By January 12, 2016 Read More →

State severance tax revenues decline as fossil fuel prices drop

Texas tax revenue from natural gas (48%) and oil (51%) were down significantly in 2015

Several states that collect significant revenue from severance taxes on fossil fuel extraction are re-evaluating current and upcoming operating budgets and taxation structures to address revenue shortfalls, according to the US Energy Information Administration.


Source: Department of Commerce, U.S. Census Bureau, Quarterly Summary of State and Local Taxes

Severance taxes are often imposed on the extraction of nonrenewable resources such as crude oil, natural gas, and coal.

Lower fossil fuel prices, and in some cases, lower production, have led to lower severance tax receipts than were expected when revenue estimates were developed.

Six states strongly affected by this budget squeeze are Alaska, Texas, North Dakota, Wyoming, Oklahoma, and West Virginia.

Texas: The comptroller of Texas reports that as of Nov. 2015, revenues from natural gas production and oil production and regulation were down 48 per cent and 51 per cent, respectively, from a year ago.

Texas’s economy is more diversified than that of other major oil-producing states, and severance taxes account for a lower per cent of its tax total receipts (11 per cent in 2014), meaning Texas can likely respond to the lower severance tax receipts without drastic changes to its enacted 2016 budget.

Alaska: Alaska’s severance tax revenue has fallen further and faster than other states because its tax is based on the operators’ net income rather than on the value or volume of oil extracted. In 2015, when average net incomes after operating and capital expenses were near zero, the state derived practically no revenue from this tax, versus more than $5 billion in 2012. Based on 2014 data, severance taxes accounted for about 72 per cent of the state’s tax revenue. Given the sharp decline in severance tax revenues, the governor recently proposed a 6 per cent state income tax as well as scaling back the payout of dividends to residents from Alaska’s Permanent Fund.

North Dakota: Despite oil production volumes remaining largely flat throughout 2015, total severance tax revenues fell from more than $3.5 billion in 2014 to $2 billion in 2015 as oil prices declined. The state’s general fund budget collections from July through Nov. 2015, the first five months of the 2015-17 two-year budgeting period, were $152 million, which was 8.9 per cent below the budgetary forecast. The below-budget revenue was attributed to weaker sales tax collections, which are in part driven by oil exploration and production in the Bakken region. If projected revenue remains 97.5 per cent or less of the budgeted amount, across-the-board spending reductions would be imposed for most state agencies.

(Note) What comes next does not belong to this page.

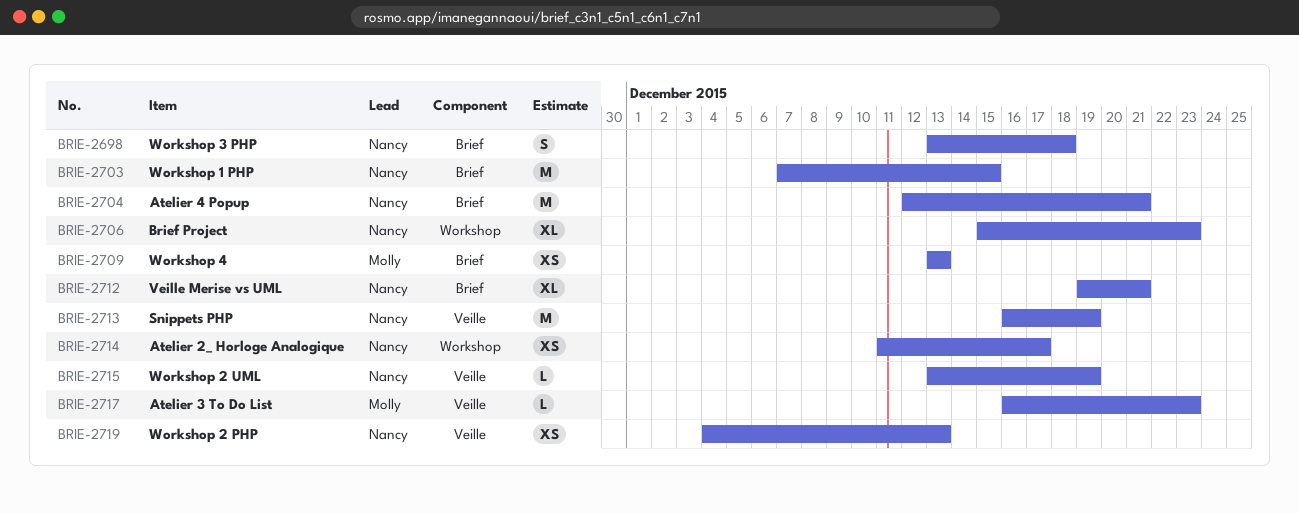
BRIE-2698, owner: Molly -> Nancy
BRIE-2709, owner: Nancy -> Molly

Source: Department of Commerce, U.S. Census Bureau, Quarterly Summary of State and Local Taxes Note: In Wyoming, revenue collections for the production year are due in February, and third quarter payments are not required.

Wyoming: Mineral severance taxes from oil, natural gas, and coal production, along with associated federal mineral royalties, are the primary revenue sources for Wyoming. Severance taxes alone accounted for 39 per cent of the state’s receipts in 2014. However, despite recent increases in oil production, Wyoming is seeing lower revenue projections in response to lower oil prices and declining natural gas and coal production. In Oct. 2015, the state revised its 2015-18 severance tax projections downward by nearly $160 million from Jan. 2015 projections.

Oklahoma: Although severance taxes accounted for 8 per cent of Oklahoma’s revenue collections in 2014, collections from state sales taxes and individual and corporate income taxes are also significantly affected by oil and natural gas prices. The state faces a fiscal year 2017 budget deficit of $900 million on a general fund budget of nearly $7 billion. In Dec. 2015 the state declared a revenue failure, which requires state agencies to reduce spending, and allows for use up to 37.5 per cent of the state’s budget stabilization fund.

West Virginia: Severance taxes accounted for 13 per cent of West Virginia’s tax revenues in 2014. Falling coal production and low natural gas prices in the third quarter of 2015 resulted in the lowest total tax collection since 2008, mostly as a result of decreased severance tax receipts, helping create a projected fiscal year 2016 budget deficit of more than $250 million. West Virginia’s coal production in 2015 was down more than 15 per cent from 2014. Lower natural gas prices have more than offset an increase in the state’s natural gas production, resulting in lower natural gas severance tax receipts. In Oct. 2015, the governor announced 4 per cent reductions to budgets for most state agencies.